**DOCUMENT PASSAGE**.
::::
Bilibili information
- Channel: 美食作家王刚R;
- Years active: 2018–present
- Followers: 6.83 million

YouTube information
- Channel: Chef Wang 美食作家王刚;
- Years active: 2018–present
- Subscribers: 2.15 million
- Views: 615 million
- Website: Wang Gang's Weibo

= Wang Gang (chef) =

Chinese chef and Internet personality (born 1989)

Wang Gang (王刚 (Wáng Gāng); born 11 June 1989) is a Chinese chef and Internet personality. He was born in Fushun County, Zigong, Sichuan, and decided to pursue a culinary career at age 15. He has 5 million followers across Xigua Video, bilibili, Weibo, and YouTube as of 2018, and has been praised for his simple, levelheaded approach to cooking. He specialises in Sichuan cuisine.

==Videos==
Most of Wang Gang's videos are cookery demonstrations. As a Sichuanese, most of his recipes are authentic Sichuan cuisine. He also teaches Cantonese cuisines he learned as an apprentice in Guangdong. His videos are often straightforward, in a no-nonsense and easy-to-understand manner without any special effects or background music. At the beginning of the videos, he introduces the name of the dish with materials in his hand, then moves straight on to the demonstration, where he processes the ingredients, cooks them in a wok and serves the dish. At the end of the videos, he often provides a "technical summary" for the specific dishes. In contrast to his typically serious attitude towards cooking, he is also famous for his many light-hearted catchphrases, such as "Take it to your enthusiastic butchers", "first, heat up the wok", "add in 'broad' oil" (宽油, kuanyou, meaning 'an ample amount of oil'). These catchphrases have often become internet memes.
::::
**TASK TO COMPLETE**.
In the passage about the chef Wang Gang, list every platform across which his 5 million followers are counted. The material plays no part in this.

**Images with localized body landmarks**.
::::
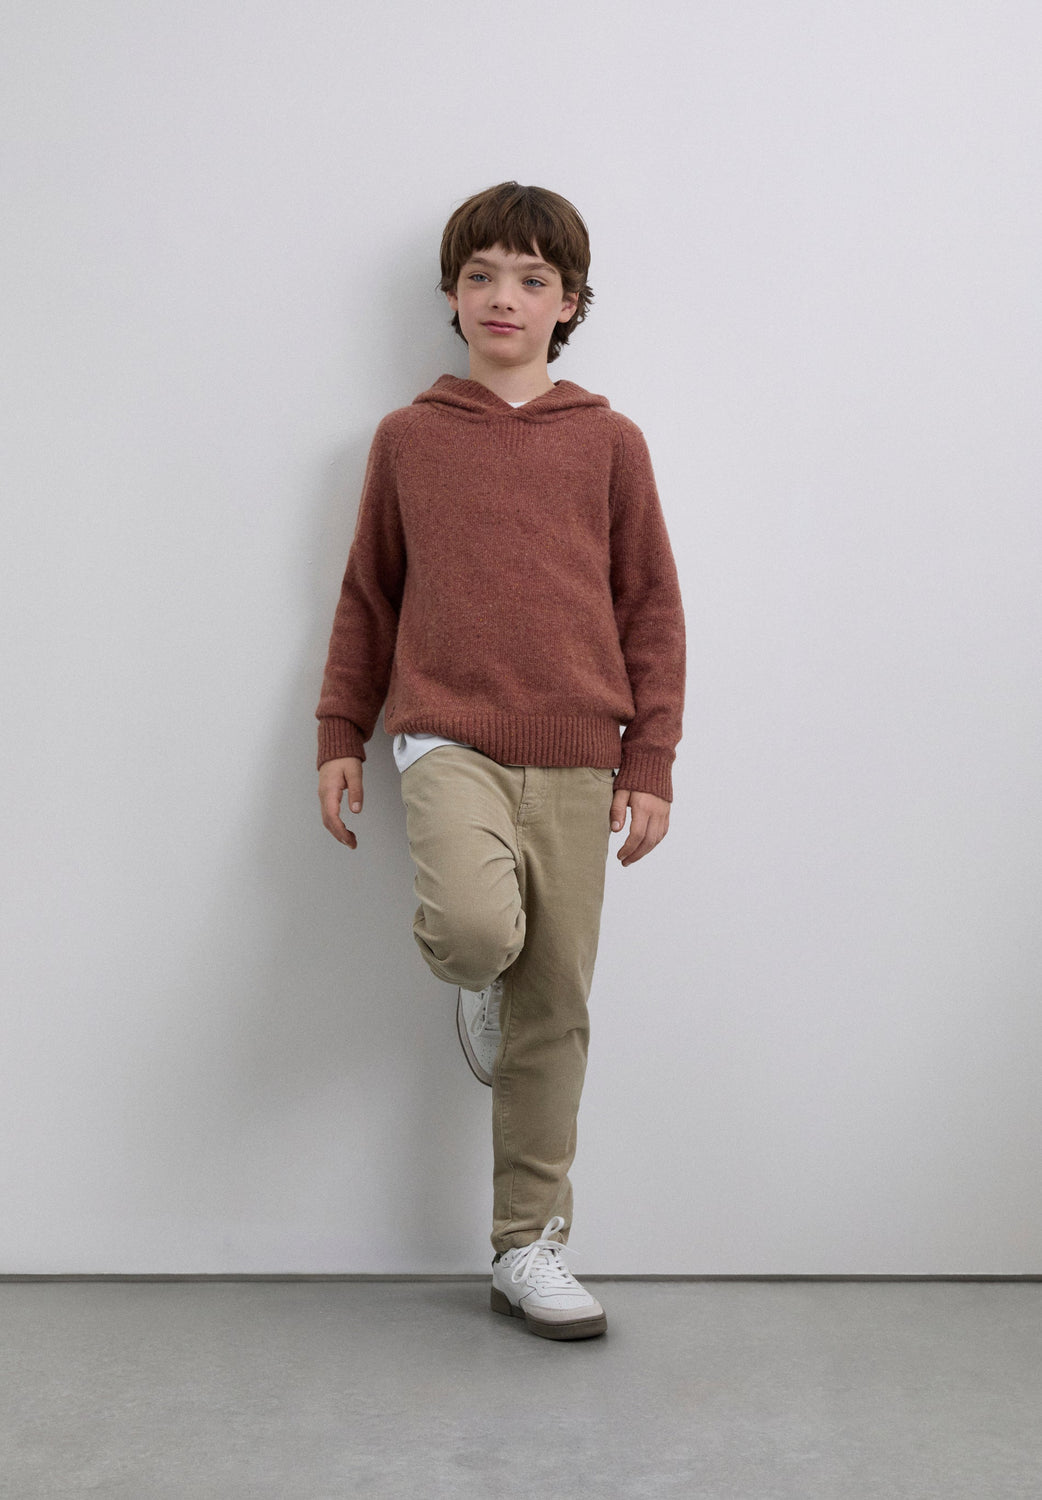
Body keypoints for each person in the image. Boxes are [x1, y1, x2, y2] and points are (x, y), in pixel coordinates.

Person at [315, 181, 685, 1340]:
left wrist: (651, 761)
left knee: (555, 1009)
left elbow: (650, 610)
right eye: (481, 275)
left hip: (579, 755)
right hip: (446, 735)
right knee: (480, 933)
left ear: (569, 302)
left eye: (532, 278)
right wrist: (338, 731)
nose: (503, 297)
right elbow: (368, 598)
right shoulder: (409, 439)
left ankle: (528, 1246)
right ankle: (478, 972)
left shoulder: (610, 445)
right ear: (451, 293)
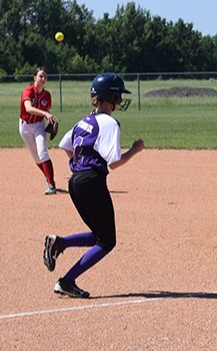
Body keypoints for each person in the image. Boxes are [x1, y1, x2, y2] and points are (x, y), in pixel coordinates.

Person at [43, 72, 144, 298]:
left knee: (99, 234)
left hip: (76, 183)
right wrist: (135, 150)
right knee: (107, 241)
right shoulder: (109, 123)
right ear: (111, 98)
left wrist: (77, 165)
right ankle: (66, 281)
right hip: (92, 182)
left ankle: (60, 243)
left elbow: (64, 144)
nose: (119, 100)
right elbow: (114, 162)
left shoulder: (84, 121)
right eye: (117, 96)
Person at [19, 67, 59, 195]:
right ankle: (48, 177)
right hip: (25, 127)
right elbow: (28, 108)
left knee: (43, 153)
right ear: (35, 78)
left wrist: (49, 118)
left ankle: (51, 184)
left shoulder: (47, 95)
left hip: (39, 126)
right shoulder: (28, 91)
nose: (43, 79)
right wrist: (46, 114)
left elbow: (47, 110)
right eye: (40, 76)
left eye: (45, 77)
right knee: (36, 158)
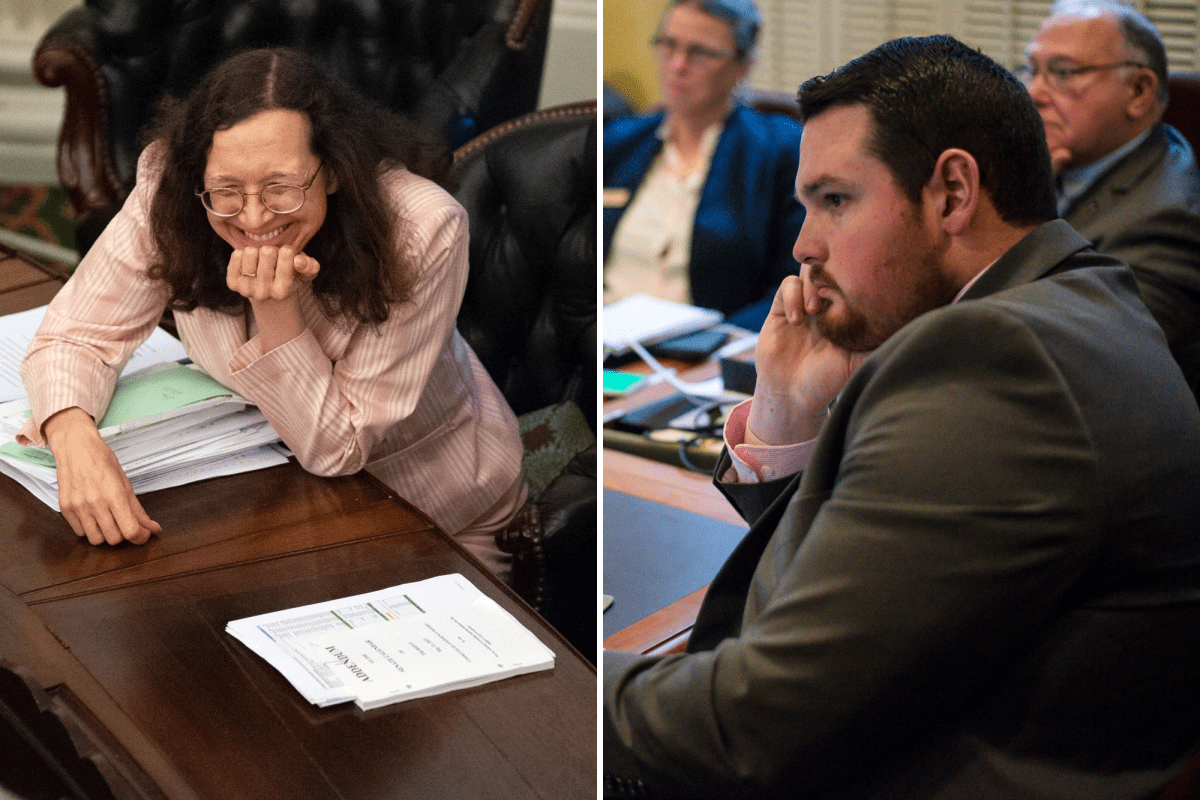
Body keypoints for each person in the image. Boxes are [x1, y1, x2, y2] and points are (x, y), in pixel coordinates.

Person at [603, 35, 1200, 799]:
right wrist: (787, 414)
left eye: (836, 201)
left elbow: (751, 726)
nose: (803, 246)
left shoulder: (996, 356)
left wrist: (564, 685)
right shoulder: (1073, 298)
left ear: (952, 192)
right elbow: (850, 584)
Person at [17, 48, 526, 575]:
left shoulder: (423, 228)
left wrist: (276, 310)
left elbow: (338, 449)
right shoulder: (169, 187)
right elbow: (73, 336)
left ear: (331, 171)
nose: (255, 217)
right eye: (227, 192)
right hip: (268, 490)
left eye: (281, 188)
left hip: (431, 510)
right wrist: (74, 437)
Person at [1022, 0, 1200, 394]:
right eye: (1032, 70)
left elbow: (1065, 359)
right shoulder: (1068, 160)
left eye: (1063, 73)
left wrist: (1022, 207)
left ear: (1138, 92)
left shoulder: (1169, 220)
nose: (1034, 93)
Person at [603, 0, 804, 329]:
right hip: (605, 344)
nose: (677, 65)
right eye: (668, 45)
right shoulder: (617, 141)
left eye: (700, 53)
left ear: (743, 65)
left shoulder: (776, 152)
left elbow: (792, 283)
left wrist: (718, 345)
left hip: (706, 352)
::::
**WRITTEN RESPONSE**.
Xigua Video, bilibili, Weibo, YouTube